- _WHAT TO WORK ON_:
For the entries below, state how many lines contain the word "Multiple" and add nothing else.

Dataset excerpts
=-=-=-=-=

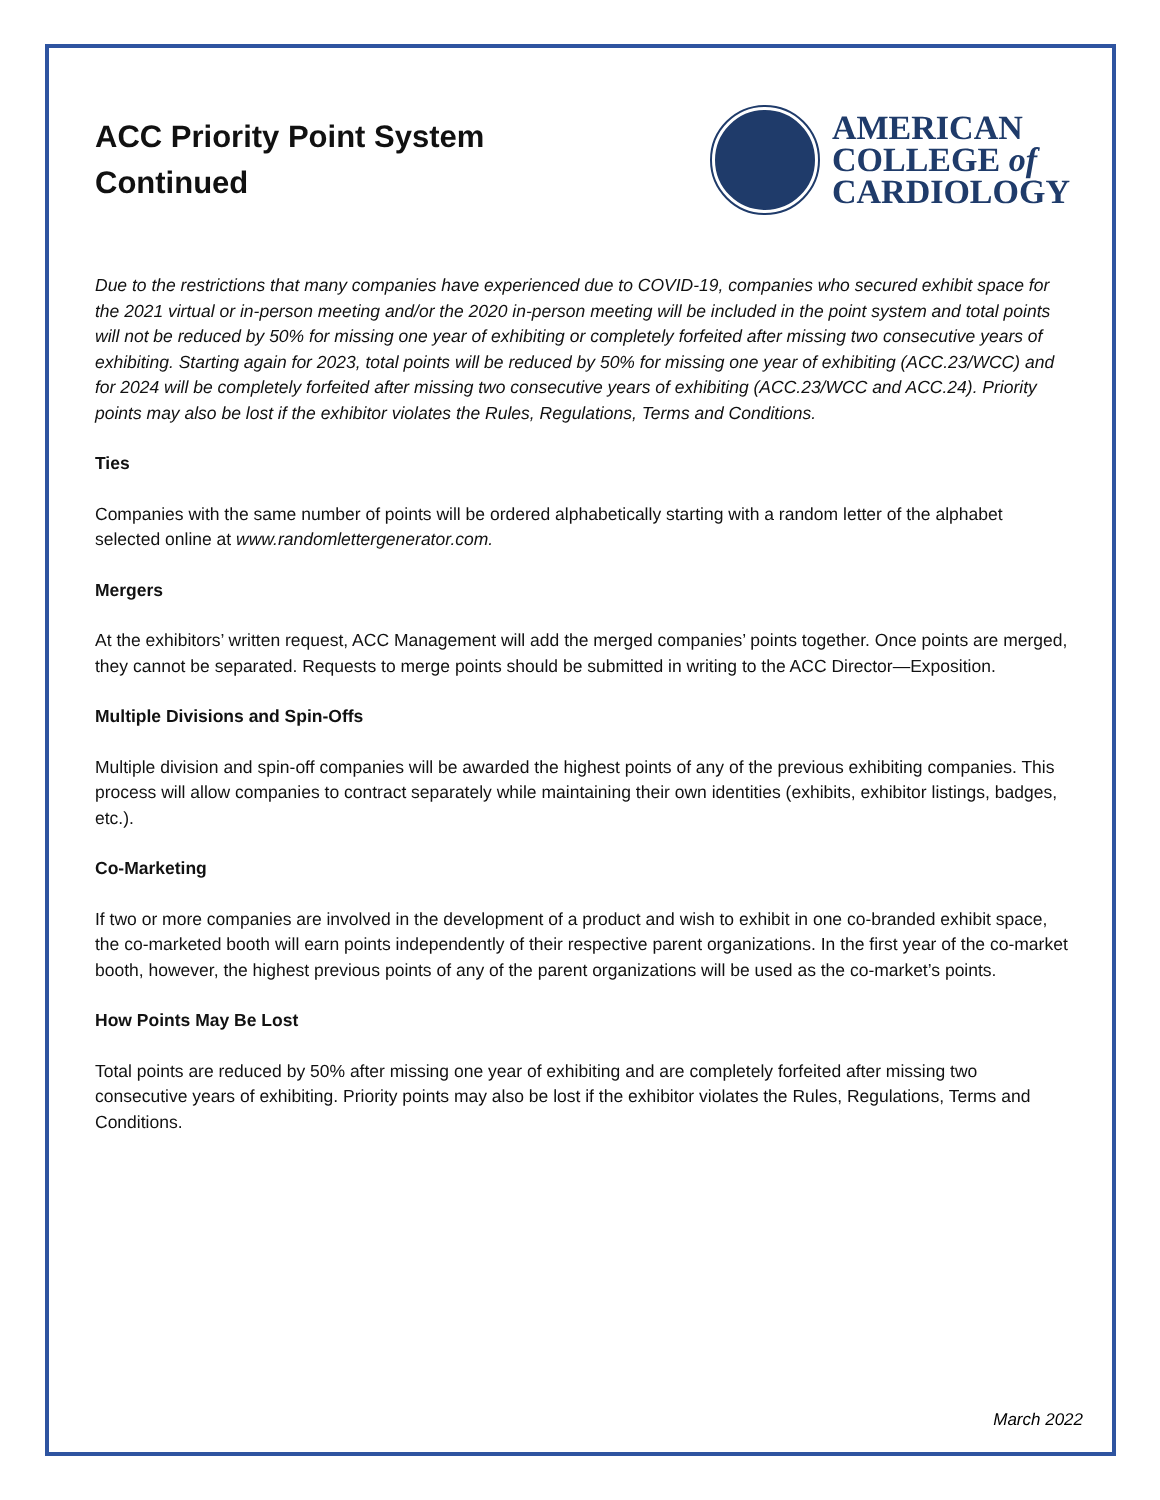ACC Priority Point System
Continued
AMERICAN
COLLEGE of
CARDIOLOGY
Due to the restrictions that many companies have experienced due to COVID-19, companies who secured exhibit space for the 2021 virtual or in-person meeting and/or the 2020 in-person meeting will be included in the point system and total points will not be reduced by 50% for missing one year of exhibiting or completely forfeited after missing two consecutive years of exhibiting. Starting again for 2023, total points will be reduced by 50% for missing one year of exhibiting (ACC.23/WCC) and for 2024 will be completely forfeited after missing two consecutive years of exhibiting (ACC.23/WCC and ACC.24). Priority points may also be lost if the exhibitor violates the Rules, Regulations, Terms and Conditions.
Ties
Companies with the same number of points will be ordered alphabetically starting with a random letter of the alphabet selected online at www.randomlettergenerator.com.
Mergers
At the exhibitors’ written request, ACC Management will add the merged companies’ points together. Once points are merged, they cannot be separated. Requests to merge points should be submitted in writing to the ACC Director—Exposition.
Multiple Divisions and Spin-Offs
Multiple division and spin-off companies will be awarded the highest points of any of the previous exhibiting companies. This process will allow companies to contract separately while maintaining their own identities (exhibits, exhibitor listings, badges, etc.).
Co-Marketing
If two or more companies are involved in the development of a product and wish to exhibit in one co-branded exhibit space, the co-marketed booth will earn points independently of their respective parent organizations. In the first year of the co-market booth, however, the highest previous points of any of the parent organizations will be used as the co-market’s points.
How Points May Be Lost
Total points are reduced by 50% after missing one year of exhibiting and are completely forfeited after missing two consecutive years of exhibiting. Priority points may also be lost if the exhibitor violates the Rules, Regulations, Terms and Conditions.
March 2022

=-=-=-=-=

- _SOLUTION_:
2